What to work on.
State how many lines in the listing below contain the word "FRÈRE", with no other words.

Data in this exercise.
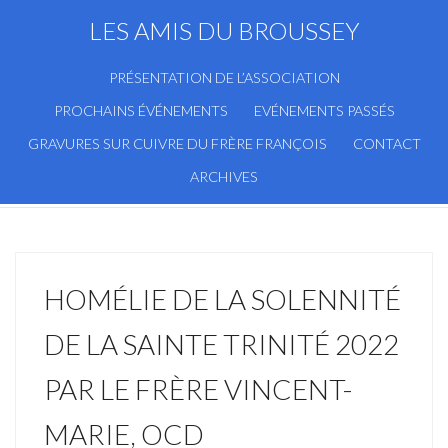
LES AMIS DU BROUSSEY
PRÉSENTATION DE L’ASSOCIATION
PROCHAINS ÉVÉNEMENTS
EVÉNEMENTS PASSÉS
GRAVURES SUR CUIVRE DU FRÈRE FRANÇOIS
CONTACT
ARCHIVES
HOMÉLIE DE LA SOLENNITÉ
DE LA SAINTE TRINITÉ 2022
PAR LE FRÈRE VINCENT-
MARIE, OCD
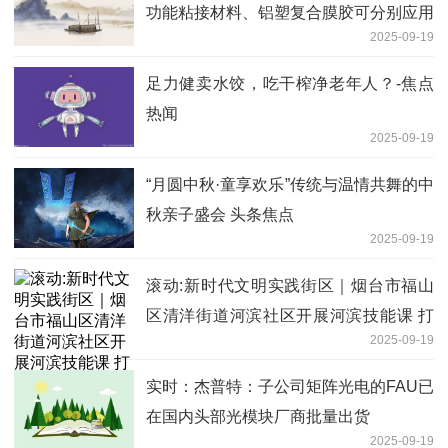
功能粘接材料、铝塑复合膜胶可分别应用
2025-09-19
于固态锂电池中硅基负极极片、铝塑膜的
复合粘接
足力健卖水饺，吃干榨净老年人？-焦点
热闻
2025-09-19
“月圆中秋·童享欢乐”传统与温情共舞的中
秋亲子盛会 头条焦点
2025-09-19
滚动:新时代文明实践街区｜烟台市福山
区清洋街道河滨社区开展河滨技能课 打
2025-09-19
造“家门口的充电站”
实时：杰普特：子公司矩阵光电的FAU已
在国内头部光模块厂商批量出货
2025-09-19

Problem solution.
2